Nesse sentido, citamos trecho do seguinte acórdão do Supremo Tribunal Federal:  

“O  princípio  da  reserva  de  lei  atua  como  expressiva  limitação constitucional  ao  poder  do Estado,  cuja  competência  regulamentar,  por tal razão, não se reveste de suficiente idoneidade jurídica que lhe permita restringir  direitos  ou  criar  obrigações.  Nenhum  ato  regulamentar  pode criar  obrigações  ou  restringir  direitos,  sob  pena  de  incidir  em  domínio constitucionalmente  reservado ao âmbito de atuação material da  lei em sentido formal. O abuso de poder regulamentar, especialmente nos casos em que o Estado atua contra legem ou praeter legem, não só expõe o ato transgressor  ao  controle  jurisdicional,  mas  viabiliza,  até  mesmo,  tal  a gravidade  desse  comportamento  governamental,  o  exercício,  pelo Congresso Nacional, da competência extraordinária que lhe confere o art. 49,  inciso V, da Constituição da República e que  lhe permite  ‘sustar os atos  normativos  do  Poder  Executivo  que  exorbitem  do  poder regulamentar (...)’. Doutrina. Precedentes (RE 318.873-AgR/SC, Rel. Min. Celso  de Mello,  v.g.).”  [AC  1.033-AgR-QO, Rel. Min. Celso  de Mello, julgamento em 25-5-06, Plenário, DJ de 16-6-06]  

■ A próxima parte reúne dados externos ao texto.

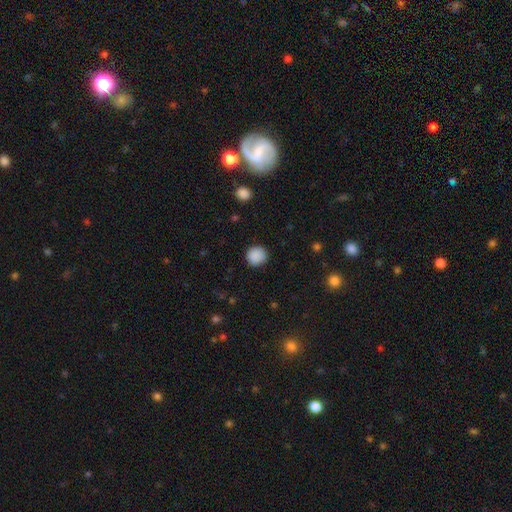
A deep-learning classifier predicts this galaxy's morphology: This appears to be a smooth galaxy with no disk features (89%) that is round (91%). Merging: none (89%).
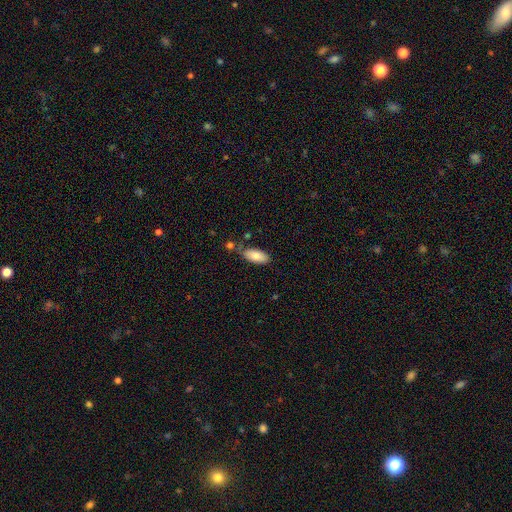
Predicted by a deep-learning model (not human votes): smooth-or-featured: smooth: 83% | featured or disk: 10% | star or artifact: 7%
  how-rounded: in between: 88% | cigar-shaped: 10% | round: 2%
  merging: none: 68% | minor disturbance: 19% | merger: 9% | major disturbance: 4%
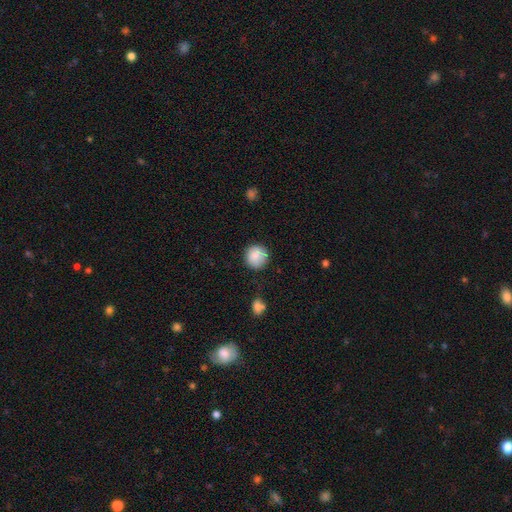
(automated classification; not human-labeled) Q: Smooth or featured?
A: smooth (86%); runner-up: star or artifact (8%)
Q: How rounded?
A: round (91%); runner-up: in between (8%)
Q: Merging?
A: none (77%); runner-up: minor disturbance (16%)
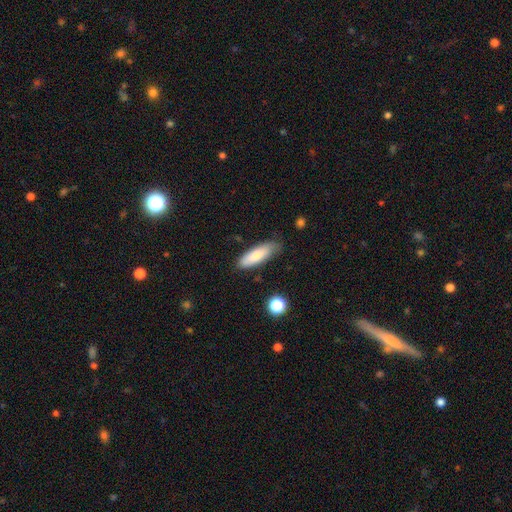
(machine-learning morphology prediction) Overall: smooth (79%). How rounded: in between (53%; cigar-shaped 46%). Merging: none (77%).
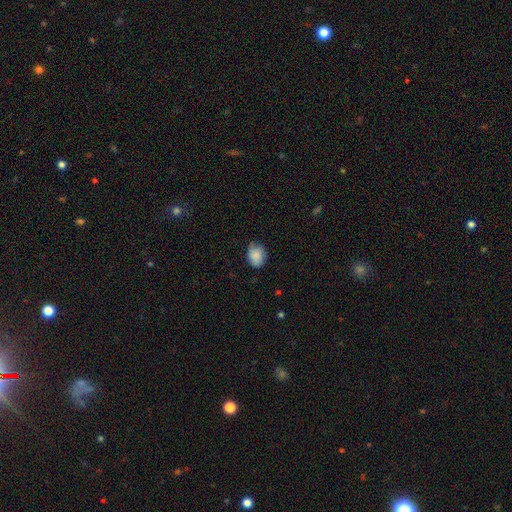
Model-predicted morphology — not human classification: This is clearly a smooth galaxy (82%). How rounded: possibly in between (57%). Merging: likely none (66%).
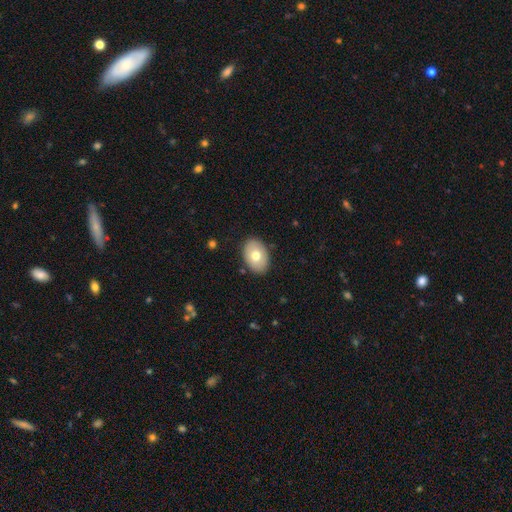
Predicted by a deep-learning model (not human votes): This is likely a smooth galaxy (71%). How rounded: clearly in between (83%). Merging: clearly none (88%).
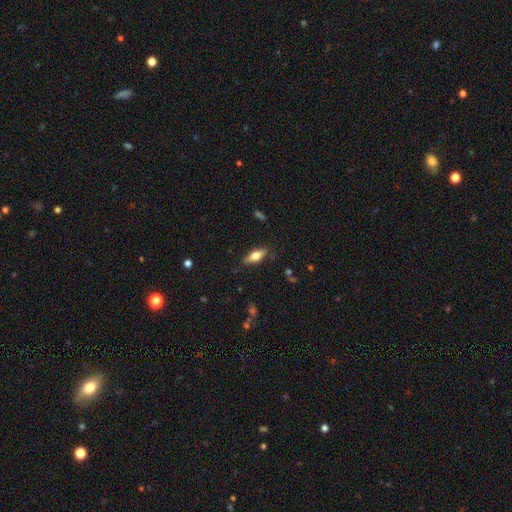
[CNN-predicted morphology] Q: Smooth or featured?
A: smooth (63%); runner-up: featured or disk (30%)
Q: How rounded?
A: in between (66%); runner-up: cigar-shaped (32%)
Q: Merging?
A: none (84%); runner-up: minor disturbance (12%)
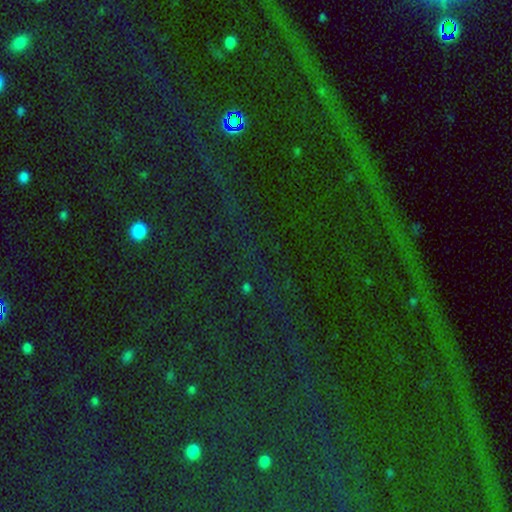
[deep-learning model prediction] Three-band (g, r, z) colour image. It shows a star or artifact, not a galaxy (81%).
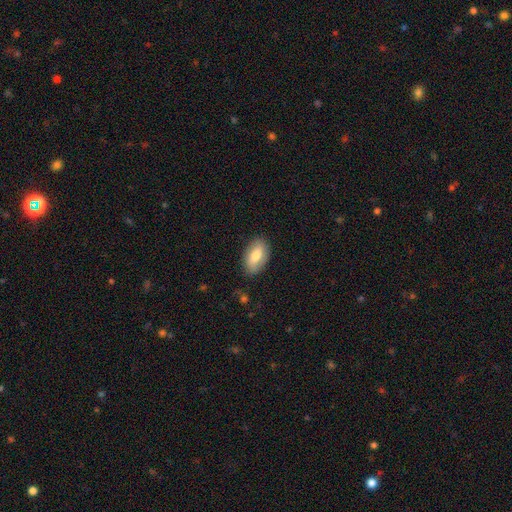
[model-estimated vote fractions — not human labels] Smooth or featured: smooth — 72% (featured or disk — 22%)
How rounded: in between — 93% (round — 4%)
Merging: none — 84% (minor disturbance — 12%)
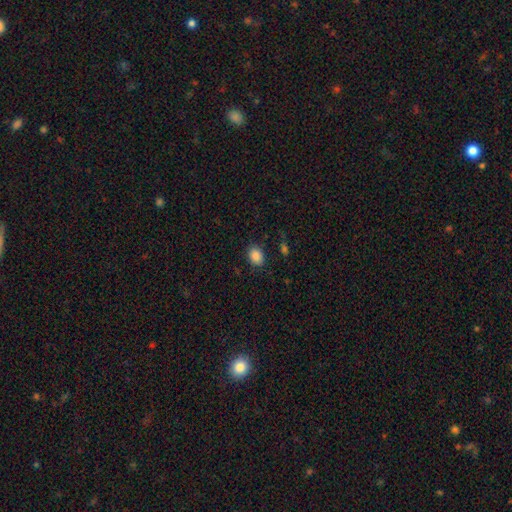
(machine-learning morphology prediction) This appears to be a smooth galaxy with no disk features (87%) that is in between round and cigar-shaped (68%). Merging: none (84%).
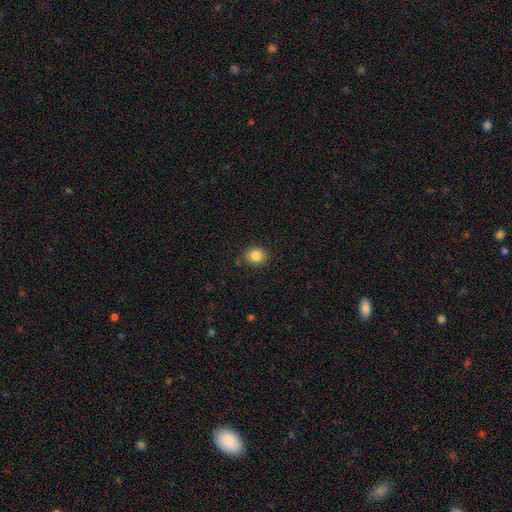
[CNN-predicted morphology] smooth_or_featured: smooth (p=0.85) [alt: star or artifact p=0.10]
how_rounded: round (p=0.72) [alt: in between p=0.27]
merging: none (p=0.84) [alt: minor disturbance p=0.11]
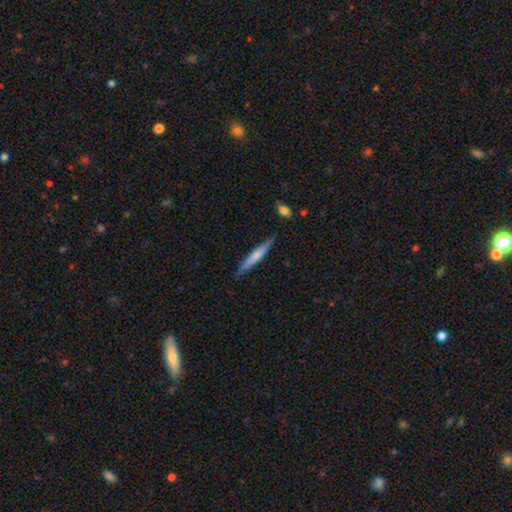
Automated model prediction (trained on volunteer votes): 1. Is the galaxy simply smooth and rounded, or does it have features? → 58% smooth, 37% featured or disk, 5% star or artifact.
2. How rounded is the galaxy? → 95% cigar-shaped, 4% in between, 1% round.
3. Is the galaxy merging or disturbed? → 86% none, 11% minor disturbance, 2% major disturbance, 2% merger.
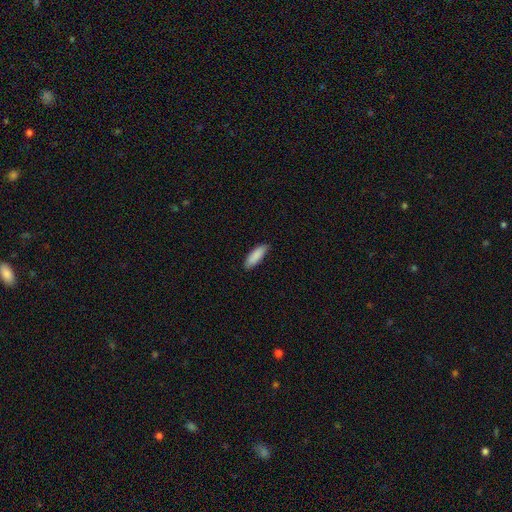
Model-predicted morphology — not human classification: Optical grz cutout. It shows a smooth galaxy with no disk features (89%) that is in between round and cigar-shaped (54%). Merging: none (83%).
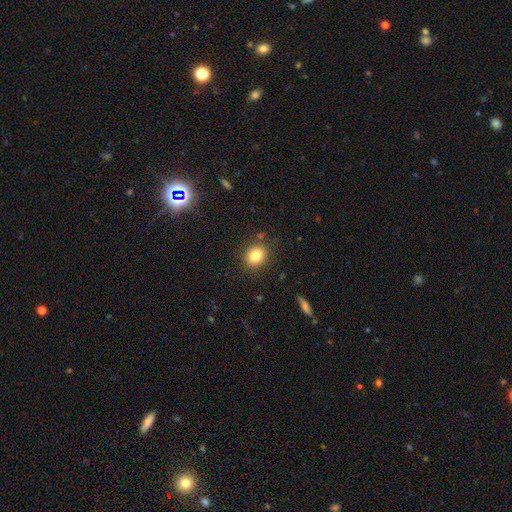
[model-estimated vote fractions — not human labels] smooth_or_featured: smooth (p=0.81) [alt: star or artifact p=0.11]
how_rounded: round (p=0.67) [alt: in between p=0.32]
merging: none (p=0.85) [alt: minor disturbance p=0.10]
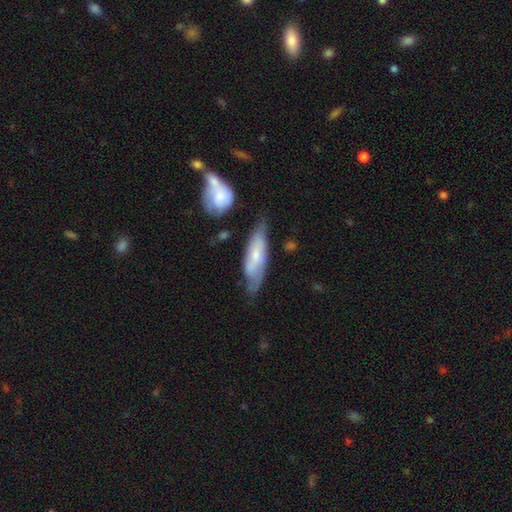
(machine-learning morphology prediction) A featured or disk galaxy (49%). Merging: none (54%).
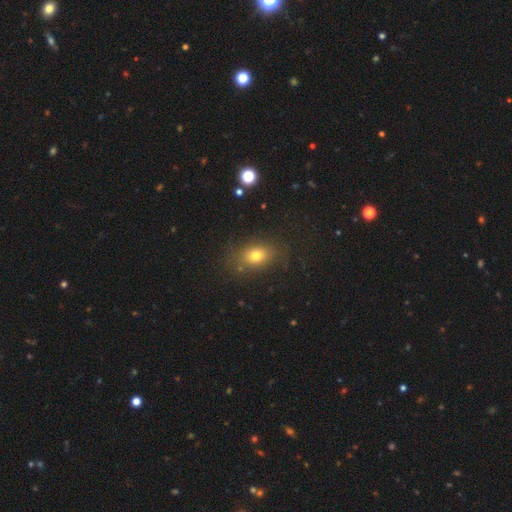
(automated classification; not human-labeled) The model was most divided on "how rounded": in between: 70%, round: 28%, cigar-shaped: 2%. More confident: merging — none (80%); smooth or featured — smooth (73%).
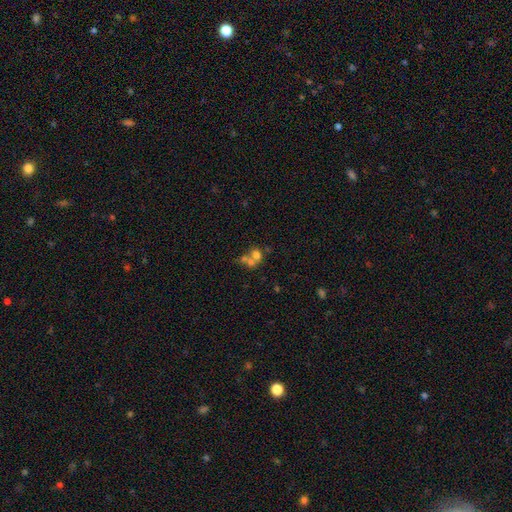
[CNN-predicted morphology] smooth 60%, featured or disk 24%, star or artifact 16%. Down the decision tree: how rounded — round (67%); merging — merger (61%).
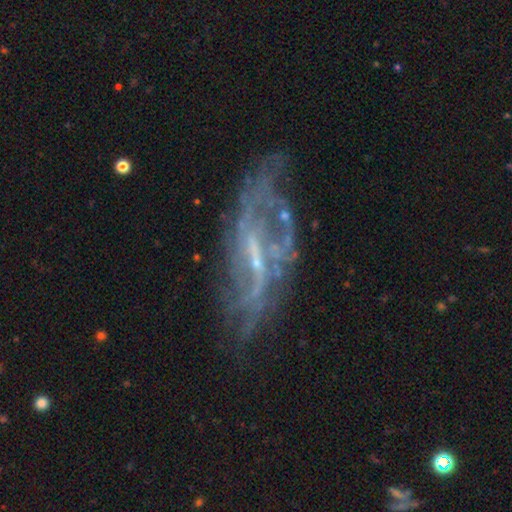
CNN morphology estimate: smooth-or-featured: featured or disk: 78% | smooth: 11% | star or artifact: 11%
  disk-edge-on: no: 83% | yes: 17%
    bar: weak: 43% | strong: 32% | no: 25%
    has-spiral-arms: yes: 65% | no: 35%
    bulge-size: small: 56% | none: 25% | moderate: 17% | large: 2% | dominant: 1%
  merging: none: 52% | major disturbance: 22% | minor disturbance: 21% | merger: 4%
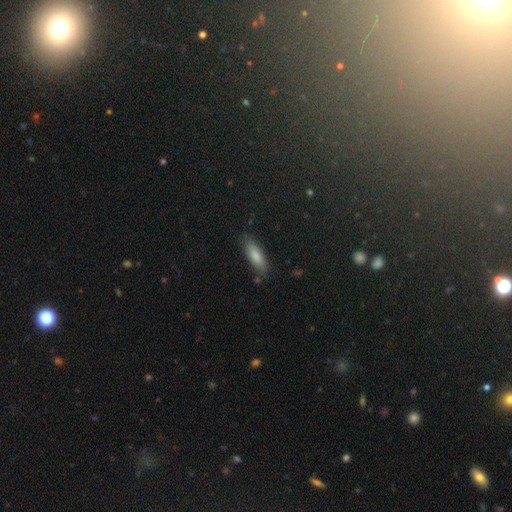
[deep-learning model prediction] Q: Smooth or featured?
A: smooth (82%); runner-up: featured or disk (12%)
Q: How rounded?
A: in between (56%); runner-up: cigar-shaped (42%)
Q: Merging?
A: none (81%); runner-up: minor disturbance (14%)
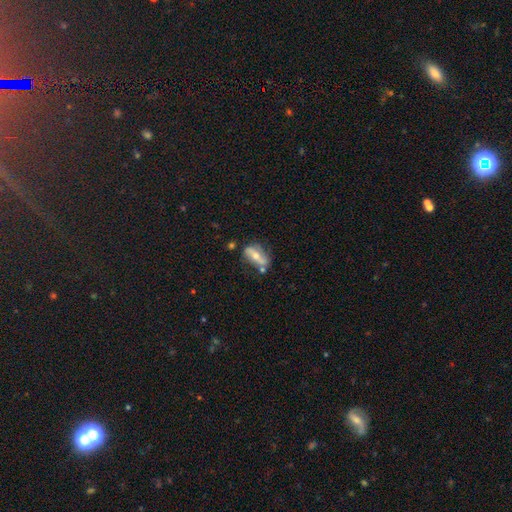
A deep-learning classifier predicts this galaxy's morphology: A featured or disk galaxy (59%). Merging: none (60%).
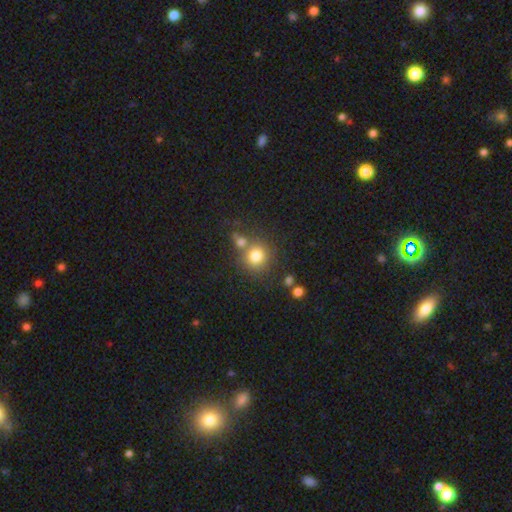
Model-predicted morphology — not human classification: smooth-or-featured: smooth: 78% | star or artifact: 12% | featured or disk: 9%
  how-rounded: round: 88% | in between: 11% | cigar-shaped: 1%
  merging: none: 62% | merger: 24% | minor disturbance: 10% | major disturbance: 4%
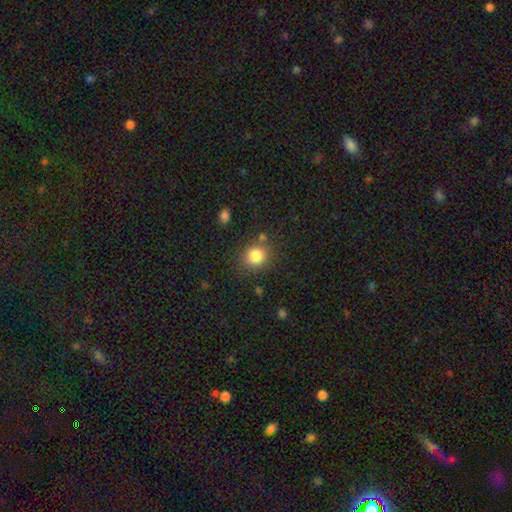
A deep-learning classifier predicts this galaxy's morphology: Smooth or featured? smooth (84%)
How rounded? round (82%)
Merging? none (80%)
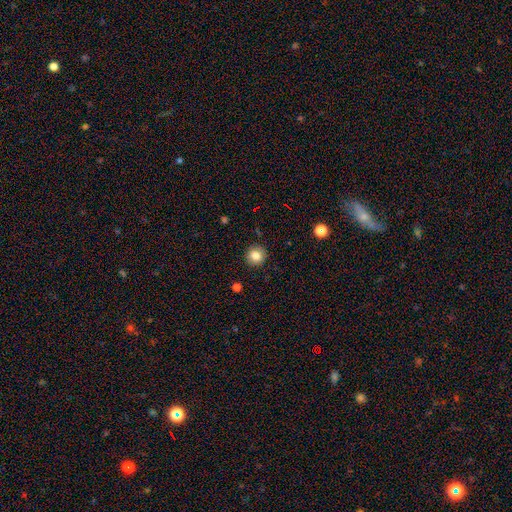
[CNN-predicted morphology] This is clearly a smooth galaxy (83%). How rounded: clearly round (92%). Merging: clearly none (90%).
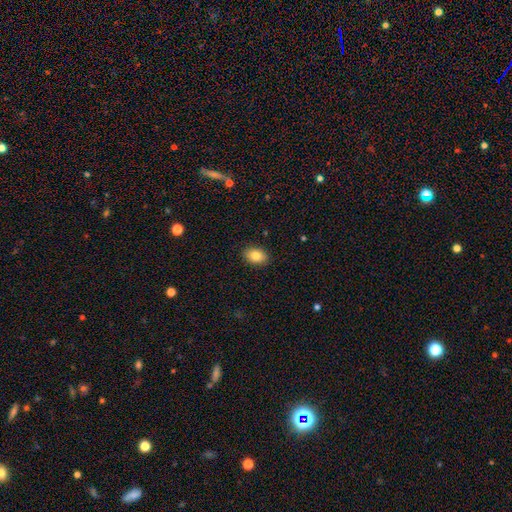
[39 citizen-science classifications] Smooth or featured? smooth (90%)
How rounded? in between (86%)
Merging? none (100%)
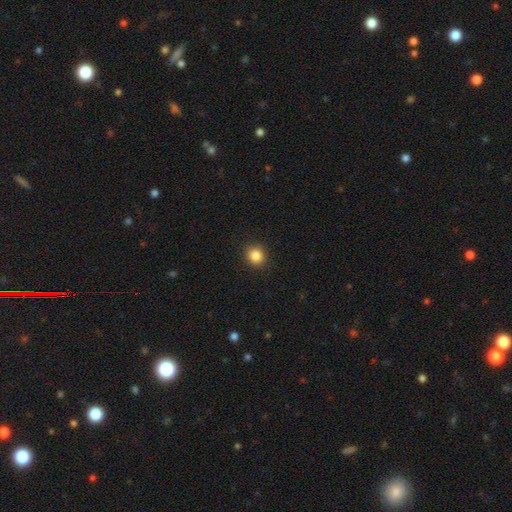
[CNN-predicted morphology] smooth-or-featured: smooth: 86% | star or artifact: 11% | featured or disk: 4%
  how-rounded: round: 87% | in between: 12% | cigar-shaped: 1%
  merging: none: 91% | minor disturbance: 6% | major disturbance: 2% | merger: 1%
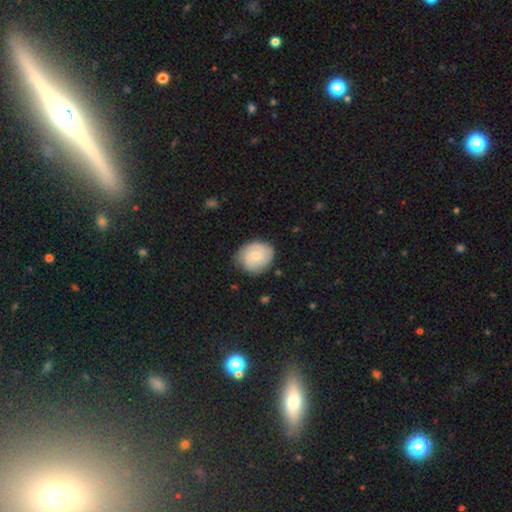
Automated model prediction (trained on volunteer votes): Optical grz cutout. It shows a smooth galaxy with no disk features (50%) that is round (69%). Merging: none (76%).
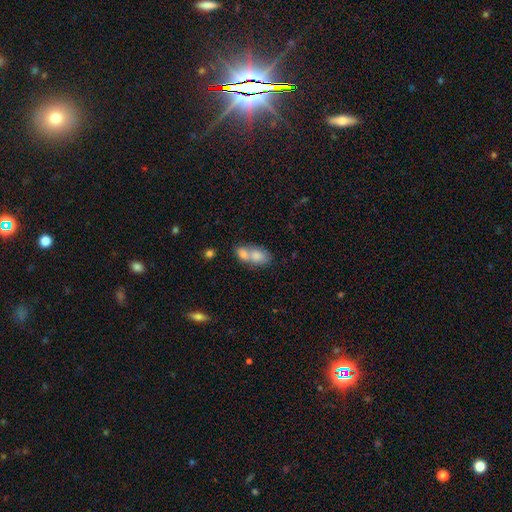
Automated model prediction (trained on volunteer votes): A smooth galaxy with no disk features (75%) that is in between round and cigar-shaped (80%). Merging: merger (65%).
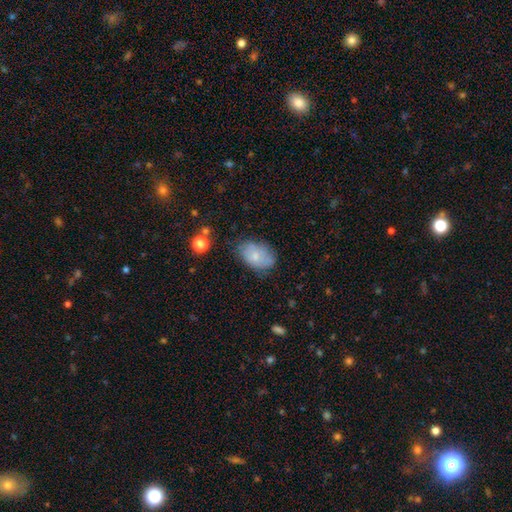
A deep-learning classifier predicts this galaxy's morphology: smooth 70%, featured or disk 21%, star or artifact 8%. Down the decision tree: how rounded — in between (88%); merging — none (68%).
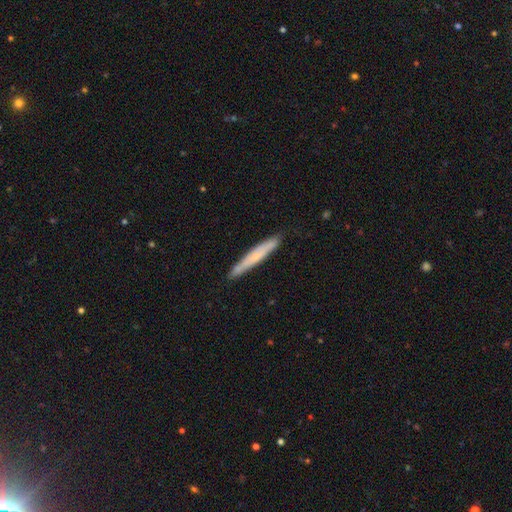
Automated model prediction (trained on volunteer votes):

Outro precedente, também de relatoria do Min. Celso de Mello, é ainda mais esclarecedor:

 “O  princípio  constitucional  da  reserva  de  lei  formal  traduz  limitação  ao exercício  das  atividades  administrativas  e  jurisdicionais  do  Estado.  A reserva  de  lei  —  analisada  sob  tal  perspectiva  —  constitui  postulado revestido  de  função  excludente,  de  caráter  negativo,  pois  veda,  nas matérias  a  ela  sujeitas,  quaisquer  intervenções  normativas,  a  título primário, de órgãos estatais não-legislativos. Essa cláusula constitucional, por  sua  vez,  projeta-se  em  uma  dimensão  positiva,  eis  que  a  sua incidência  reforça  o  princípio,  que,  fundado  na  autoridade  da Constituição,  impõe,  à  administração  e  à  jurisdição,  a  necessária submissão  aos  comandos  estatais  emanados,  exclusivamente,  do legislador. Não cabe, ao Poder Executivo, em tema regido pelo postulado da  reserva  de  lei,  atuar  na  anômala  (e  inconstitucional)  condição  de legislador, para, em assim agindo, proceder à imposição de seus próprios critérios,  afastando,  desse  modo,  os  fatores  que,  no  âmbito  de  nosso sistema  constitucional,  só  podem  ser  legitimamente  definidos  pelo Parlamento. É que,  se  tal  fosse possível, o Poder Executivo passaria a desempenhar  atribuição  que  lhe  é  institucionalmente  estranha  (a  de legislador),  usurpando,  desse  modo,  no  contexto  de  um  sistema  de poderes  essencialmente  limitados,  competência  que  não  lhe  pertence, com  evidente  transgressão  ao  princípio  constitucional  da  separação  de poderes.” [ADI 2.075-MC, Rel. Min. Celso de Mello, julgamento em 7-2-01, Plenário, DJ de 27-6-03]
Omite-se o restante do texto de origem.